-- JOB ITEM --
Transcribe word for word the section of the records below that opens with the line containing "Хлеб пшеничный (обед): 125.06 -> 120.66" and closes with the line containing "Жиры, Хлеб пшеничный: 6.3 -> 0.24"; drop every picture.

-- RECORDED INFORMATION --
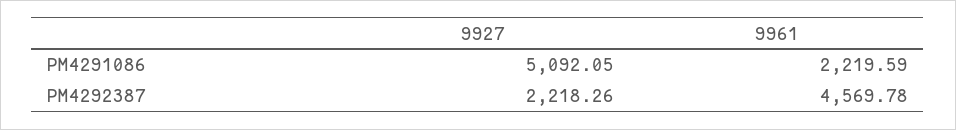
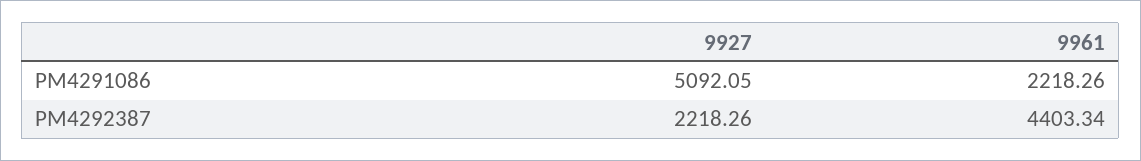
9961, PM4291086: 2219.59 -> 2218.26
9961, PM4292387: 4569.78 -> 4403.34

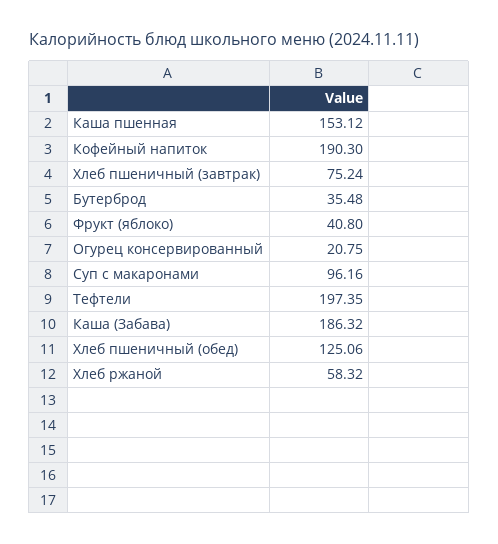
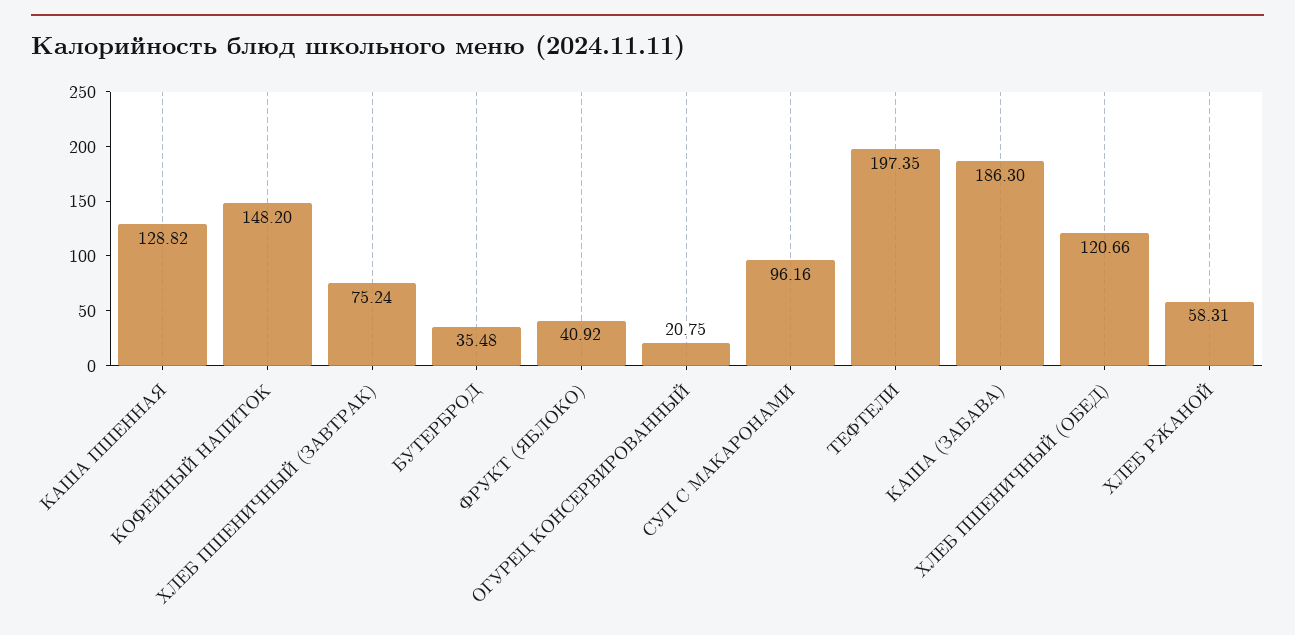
Каша пшенная: 153.12 -> 128.82
Кофейный напиток: 190.3 -> 148.2
Фрукт (яблоко): 40.8 -> 40.92
Каша (Забава): 186.32 -> 186.3
Хлеб пшеничный (обед): 125.06 -> 120.66
Хлеб ржаной: 58.32 -> 58.31

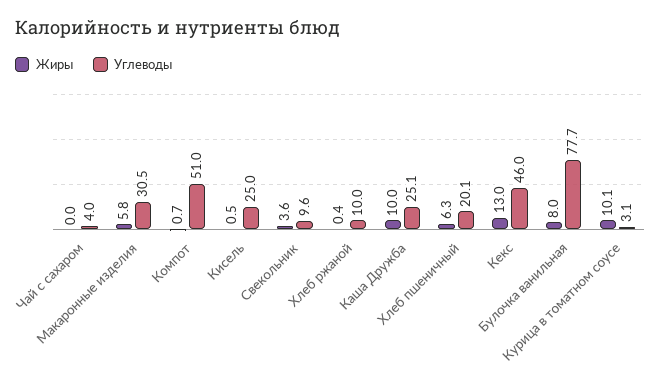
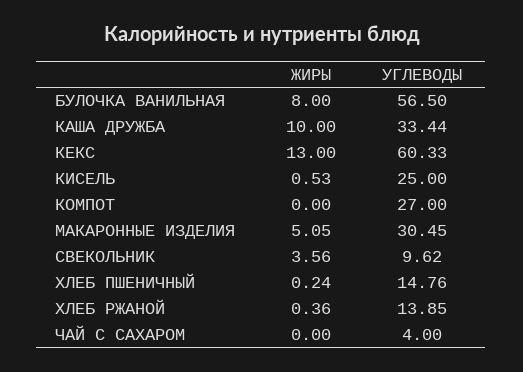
Жиры, Макаронные изделия: 5.8 -> 5.05
Жиры, Компот: 0.7 -> 0
Углеводы, Компот: 51 -> 27
Углеводы, Хлеб ржаной: 10 -> 13.85
Углеводы, Каша Дружба: 25.1 -> 33.44
Жиры, Хлеб пшеничный: 6.3 -> 0.24
Углеводы, Хлеб пшеничный: 20.1 -> 14.76
Углеводы, Кекс: 46 -> 60.33
Углеводы, Булочка ванильная: 77.7 -> 56.5
Жиры, Курица в томатном соусе: 10.1 -> none
Углеводы, Курица в томатном соусе: 3.1 -> none

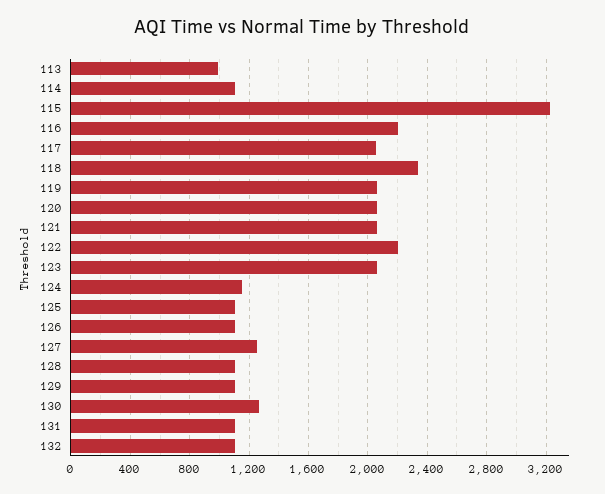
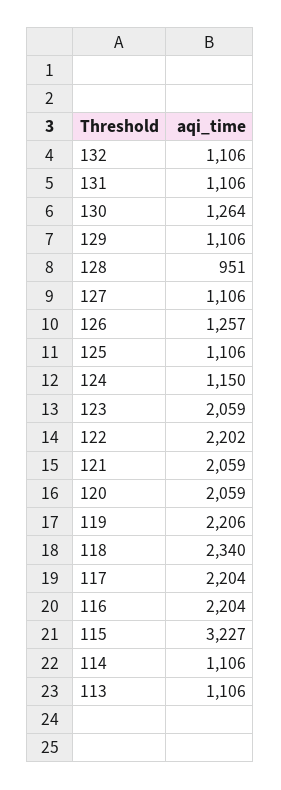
113: 1000 -> 1106
117: 2050 -> 2204
119: 2050 -> 2206
126: 1100 -> 1257
127: 1250 -> 1106
128: 1100 -> 951

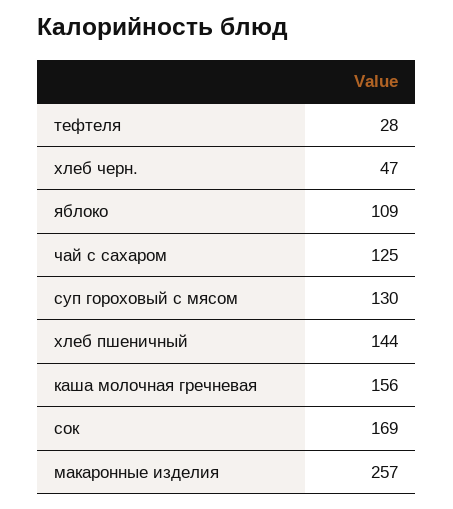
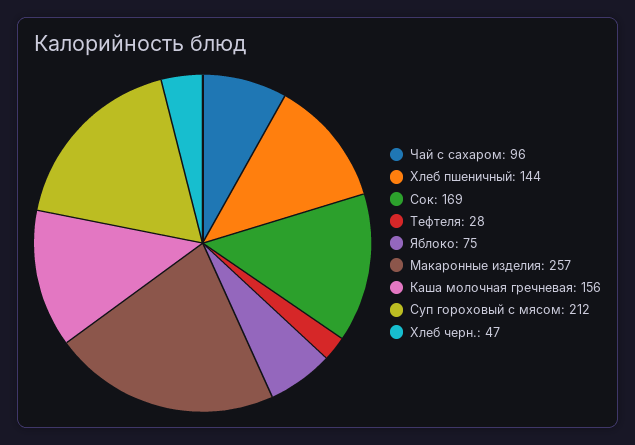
яблоко: 109 -> 75
чай с сахаром: 125 -> 96
суп гороховый с мясом: 130 -> 212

-- WORKED SOLUTION --
Хлеб пшеничный (обед): 125.06 -> 120.66
Хлеб ржаной: 58.32 -> 58.31

Жиры, Макаронные изделия: 5.8 -> 5.05
Жиры, Компот: 0.7 -> 0
Углеводы, Компот: 51 -> 27
Углеводы, Хлеб ржаной: 10 -> 13.85
Углеводы, Каша Дружба: 25.1 -> 33.44
Жиры, Хлеб пшеничный: 6.3 -> 0.24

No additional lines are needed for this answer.